- _Prompt 1_
In the comments on the CrowdStrike outage below, rewrite the paragraph beginning "the guy from delta pointed out" as a short bulleted list that keeps its main facts.
- _Prompt 2_
According to the comments on the CrowdStrike outage below, how long did the untested channel update keep shipping?

- _Text to read_
%%
Comments by "" (@grokitall) on "Delta Air Lines CEO on CrowdStrike outage: Cost us half a billion dollars in five days" video.

@mikkpal the after action independent report is in, and confirmed what most developers expected must have happened for this to escape into the wild. the crowdstrike software consists of 3 parts, the core kernel module, the template file which is loaded into kernel space, and a signature file which uses the parameters collected by the template file to identify threats. as per company policy mentioned by the ceo, the channel file updates get run against a verifier program, then shipped directly to every customer, which is not what the companies using it were lead to believe. even worse, the template file does not get tested at all, as it is replaced by a mock. so when the signature file was updated to check specific values in the last parameter, it triggered a bug where the template file did not collect and data for that field. by mocking it, this was not detected prior to release. this broken template file was bundled up with the signature file to produce the channel file which was then shipped to everyone. by skipping integration testing with the main kernel module, it was never run, so not only did it not detect this bug, it did not spot the failure of the kernel module to recover from the bad update either. by failing to canary release, they missed the chance to spot these bugs before they were shipped to customers.
2
@lordgarion514 but lots of people who were hit used release n-1 on their production systems and n-2 on their backups. unfortunately the crowdstrike rapid release process gives the impression that this applies to that as well, when it does not, so what was expected by their customers was that the release process would be engineered to quickly stop a problem and recover, and that this would be spotted on the customers test machines. this then would not be applied to the n-1 systems in production, and if it took long enough to hit them, it would not hit the n-2 backus machines. what actually happened is that this flag only applied to the core kernel update, not the two files in the channel update, so when it was shipped untested, it kept shipping for 90 minutes, taking down the test machines and production machines at the same time, and then when it shifted to the backups it killed them too. the only thing that crowdstrike got right about this was saying yes it was us.
2
 @christianamaral-c3l delta took longer because they had a wider exposure than everyone else. because this required hands on fixes by skilled tech guys to fix, it took a while.
1
@benjamink8448 on the contrary, microsoft has had multiple instances of boot loop problems over the last decade, and have not done enough to prevent it. yes crowdstrike took 8.5 million mostly mission critical systems down, but it was microsoft not fixing the boot loop problem for a decade which kept them down.
1
most companies cannot cope with cowboy developers doing things which actively undermine your resiliency planning. lots of people got caught after 9 11 as their backup was in the other tower. same happened with the big european data center fire, when the provider had the backup literally next door, so it caught fire as well.
1
but you did not have to fix 40,000 mostly locked down servers, then spend extra time recovering from the logistics problems of pilots and aircraft not being where they were planned to be.
1
@christianamaral-c3l the guy from delta pointed out that they had some of the highest exposure, with 40,000 machines affected. if you ignore traveling time, and assume there are enough techs on site, and a repair time of ten minutes per machine, working 24 hours per day, you are still talking about 277 man days to get them all back up, even before you add in the time to fix machines which were not designed to cope with being crashed. when you add in the restore time for broken machines, travel time, and not being able to get techs in the right place to fix machines, those numbers can go up very fast.
%%
- _Provided data_
%%
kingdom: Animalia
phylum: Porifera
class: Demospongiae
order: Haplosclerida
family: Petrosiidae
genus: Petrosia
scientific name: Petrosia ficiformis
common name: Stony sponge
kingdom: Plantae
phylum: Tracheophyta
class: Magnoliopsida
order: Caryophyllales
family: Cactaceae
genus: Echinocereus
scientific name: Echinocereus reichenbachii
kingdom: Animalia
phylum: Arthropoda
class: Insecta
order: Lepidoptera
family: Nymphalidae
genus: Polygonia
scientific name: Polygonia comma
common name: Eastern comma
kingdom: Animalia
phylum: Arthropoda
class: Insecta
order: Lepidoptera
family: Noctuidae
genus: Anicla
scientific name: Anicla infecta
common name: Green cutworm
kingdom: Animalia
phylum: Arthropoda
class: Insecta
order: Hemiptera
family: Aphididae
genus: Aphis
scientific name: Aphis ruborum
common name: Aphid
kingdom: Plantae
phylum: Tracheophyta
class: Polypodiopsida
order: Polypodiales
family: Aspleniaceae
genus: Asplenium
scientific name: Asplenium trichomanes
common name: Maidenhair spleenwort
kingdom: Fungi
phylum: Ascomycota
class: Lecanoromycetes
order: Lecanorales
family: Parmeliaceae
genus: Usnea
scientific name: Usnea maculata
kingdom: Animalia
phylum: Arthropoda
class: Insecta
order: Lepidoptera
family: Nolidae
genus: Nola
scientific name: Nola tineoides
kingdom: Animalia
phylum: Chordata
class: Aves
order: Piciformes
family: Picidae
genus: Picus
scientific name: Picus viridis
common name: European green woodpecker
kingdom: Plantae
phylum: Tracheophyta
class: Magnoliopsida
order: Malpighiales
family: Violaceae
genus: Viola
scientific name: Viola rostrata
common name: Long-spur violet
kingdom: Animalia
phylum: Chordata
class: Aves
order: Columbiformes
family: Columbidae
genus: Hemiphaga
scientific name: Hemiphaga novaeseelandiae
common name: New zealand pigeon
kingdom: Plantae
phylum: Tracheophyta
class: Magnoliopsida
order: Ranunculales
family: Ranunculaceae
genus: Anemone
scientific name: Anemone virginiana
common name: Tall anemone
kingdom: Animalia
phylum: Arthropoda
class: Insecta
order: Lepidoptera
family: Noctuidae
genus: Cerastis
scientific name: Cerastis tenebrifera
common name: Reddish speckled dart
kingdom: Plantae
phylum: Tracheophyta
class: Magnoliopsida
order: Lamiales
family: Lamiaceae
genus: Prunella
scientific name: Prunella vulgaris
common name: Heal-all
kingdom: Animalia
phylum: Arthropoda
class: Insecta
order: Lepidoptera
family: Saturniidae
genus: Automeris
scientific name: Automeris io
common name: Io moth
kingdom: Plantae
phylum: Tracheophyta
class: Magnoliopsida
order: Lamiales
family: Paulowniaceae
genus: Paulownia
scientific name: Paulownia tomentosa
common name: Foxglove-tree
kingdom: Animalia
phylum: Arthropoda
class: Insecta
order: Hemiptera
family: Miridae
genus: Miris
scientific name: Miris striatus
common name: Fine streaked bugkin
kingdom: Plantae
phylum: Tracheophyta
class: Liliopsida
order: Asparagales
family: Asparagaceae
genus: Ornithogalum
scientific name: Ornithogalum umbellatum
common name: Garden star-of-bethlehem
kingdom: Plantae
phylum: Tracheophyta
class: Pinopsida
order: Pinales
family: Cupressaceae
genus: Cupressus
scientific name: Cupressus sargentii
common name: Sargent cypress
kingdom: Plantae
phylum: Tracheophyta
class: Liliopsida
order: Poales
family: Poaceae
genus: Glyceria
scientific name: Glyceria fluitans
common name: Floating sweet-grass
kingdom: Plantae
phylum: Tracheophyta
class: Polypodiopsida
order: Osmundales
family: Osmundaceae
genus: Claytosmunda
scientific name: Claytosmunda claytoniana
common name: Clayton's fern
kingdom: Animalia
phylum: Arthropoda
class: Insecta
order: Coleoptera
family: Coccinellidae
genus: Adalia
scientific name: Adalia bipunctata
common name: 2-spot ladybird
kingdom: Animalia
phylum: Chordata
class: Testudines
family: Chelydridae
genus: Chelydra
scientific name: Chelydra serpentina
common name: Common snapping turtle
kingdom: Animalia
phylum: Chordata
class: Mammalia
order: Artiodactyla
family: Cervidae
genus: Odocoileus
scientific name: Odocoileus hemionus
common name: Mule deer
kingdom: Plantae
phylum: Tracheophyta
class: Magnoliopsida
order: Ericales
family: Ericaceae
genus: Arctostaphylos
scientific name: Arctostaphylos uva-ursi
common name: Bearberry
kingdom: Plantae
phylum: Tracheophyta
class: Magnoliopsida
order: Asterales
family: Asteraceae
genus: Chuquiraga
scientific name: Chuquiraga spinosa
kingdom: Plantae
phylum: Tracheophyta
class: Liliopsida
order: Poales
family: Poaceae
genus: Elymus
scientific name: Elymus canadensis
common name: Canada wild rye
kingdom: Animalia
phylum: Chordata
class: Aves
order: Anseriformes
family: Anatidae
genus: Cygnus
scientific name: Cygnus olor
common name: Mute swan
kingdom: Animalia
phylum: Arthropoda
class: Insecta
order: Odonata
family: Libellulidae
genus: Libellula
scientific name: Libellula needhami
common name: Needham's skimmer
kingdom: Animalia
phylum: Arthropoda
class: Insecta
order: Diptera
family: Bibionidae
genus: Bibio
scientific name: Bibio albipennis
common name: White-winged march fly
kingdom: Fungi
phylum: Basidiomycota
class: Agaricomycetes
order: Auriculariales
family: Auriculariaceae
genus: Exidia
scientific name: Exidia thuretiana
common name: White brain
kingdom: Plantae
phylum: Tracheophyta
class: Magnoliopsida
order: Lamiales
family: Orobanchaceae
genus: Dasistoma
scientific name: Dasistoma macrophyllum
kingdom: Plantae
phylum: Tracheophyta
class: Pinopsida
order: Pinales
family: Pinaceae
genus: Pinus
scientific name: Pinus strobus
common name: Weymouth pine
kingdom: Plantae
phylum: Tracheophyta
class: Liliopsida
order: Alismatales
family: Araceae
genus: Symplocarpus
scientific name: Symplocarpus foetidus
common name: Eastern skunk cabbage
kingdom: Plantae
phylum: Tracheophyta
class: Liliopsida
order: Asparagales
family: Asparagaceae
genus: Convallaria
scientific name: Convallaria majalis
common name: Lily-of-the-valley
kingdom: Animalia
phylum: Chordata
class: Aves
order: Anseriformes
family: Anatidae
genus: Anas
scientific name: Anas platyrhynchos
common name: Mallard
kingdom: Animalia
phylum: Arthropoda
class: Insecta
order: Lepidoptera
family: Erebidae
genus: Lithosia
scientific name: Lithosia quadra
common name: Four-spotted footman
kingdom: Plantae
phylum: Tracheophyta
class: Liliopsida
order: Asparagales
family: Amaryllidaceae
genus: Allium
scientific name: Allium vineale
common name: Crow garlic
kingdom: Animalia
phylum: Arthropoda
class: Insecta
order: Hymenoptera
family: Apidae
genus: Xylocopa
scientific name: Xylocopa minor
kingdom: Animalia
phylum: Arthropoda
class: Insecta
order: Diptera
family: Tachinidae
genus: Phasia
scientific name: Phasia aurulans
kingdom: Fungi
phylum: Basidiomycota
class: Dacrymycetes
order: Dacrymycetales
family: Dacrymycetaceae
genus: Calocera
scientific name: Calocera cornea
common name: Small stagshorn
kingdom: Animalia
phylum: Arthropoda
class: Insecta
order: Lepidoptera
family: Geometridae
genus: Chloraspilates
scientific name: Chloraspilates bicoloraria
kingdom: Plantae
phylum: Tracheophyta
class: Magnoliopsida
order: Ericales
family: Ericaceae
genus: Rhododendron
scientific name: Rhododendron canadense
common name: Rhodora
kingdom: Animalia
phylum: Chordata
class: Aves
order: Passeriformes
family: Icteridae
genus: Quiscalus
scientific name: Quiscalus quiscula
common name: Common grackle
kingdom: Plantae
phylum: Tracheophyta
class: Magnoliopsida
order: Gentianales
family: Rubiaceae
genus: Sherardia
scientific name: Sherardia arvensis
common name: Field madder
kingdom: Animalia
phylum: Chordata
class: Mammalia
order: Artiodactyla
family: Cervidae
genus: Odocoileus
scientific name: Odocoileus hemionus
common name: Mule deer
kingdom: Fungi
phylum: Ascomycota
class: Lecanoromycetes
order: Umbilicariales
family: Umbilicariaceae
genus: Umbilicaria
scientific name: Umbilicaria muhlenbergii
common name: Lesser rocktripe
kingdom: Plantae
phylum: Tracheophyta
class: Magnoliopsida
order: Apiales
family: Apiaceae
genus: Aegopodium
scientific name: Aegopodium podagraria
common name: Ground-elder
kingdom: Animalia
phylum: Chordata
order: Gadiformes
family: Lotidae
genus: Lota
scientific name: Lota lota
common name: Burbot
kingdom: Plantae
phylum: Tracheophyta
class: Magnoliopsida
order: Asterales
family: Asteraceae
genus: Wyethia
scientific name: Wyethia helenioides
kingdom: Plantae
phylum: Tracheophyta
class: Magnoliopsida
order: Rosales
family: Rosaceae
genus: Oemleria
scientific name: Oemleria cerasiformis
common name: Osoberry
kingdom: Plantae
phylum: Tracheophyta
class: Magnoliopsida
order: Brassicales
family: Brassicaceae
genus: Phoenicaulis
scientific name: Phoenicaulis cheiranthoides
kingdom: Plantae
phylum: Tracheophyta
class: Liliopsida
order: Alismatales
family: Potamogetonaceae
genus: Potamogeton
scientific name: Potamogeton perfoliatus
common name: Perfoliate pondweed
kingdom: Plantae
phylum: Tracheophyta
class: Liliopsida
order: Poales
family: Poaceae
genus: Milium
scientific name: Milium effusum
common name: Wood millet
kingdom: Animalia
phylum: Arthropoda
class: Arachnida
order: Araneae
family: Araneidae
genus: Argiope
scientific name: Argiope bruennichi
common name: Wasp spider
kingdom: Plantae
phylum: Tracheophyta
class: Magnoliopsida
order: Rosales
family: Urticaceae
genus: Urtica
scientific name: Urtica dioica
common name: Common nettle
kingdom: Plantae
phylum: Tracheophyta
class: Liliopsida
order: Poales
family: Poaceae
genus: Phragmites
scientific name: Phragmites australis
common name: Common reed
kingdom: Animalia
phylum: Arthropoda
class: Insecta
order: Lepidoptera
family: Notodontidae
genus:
%%
- _Written response 1_
- Delta had some of the highest exposure, with 40,000 machines affected.
- Assume no travel time, enough technicians on site, ten minutes of repair per machine, and work around the clock. Restoring every machine would still take 277 man-days.
- That figure leaves out the time to fix machines that were not designed to cope with being crashed.
- The numbers rise very fast once you add restore time for broken machines, travel time, and the difficulty of getting technicians to the right place.

- _Written response 2_
It kept shipping for 90 minutes.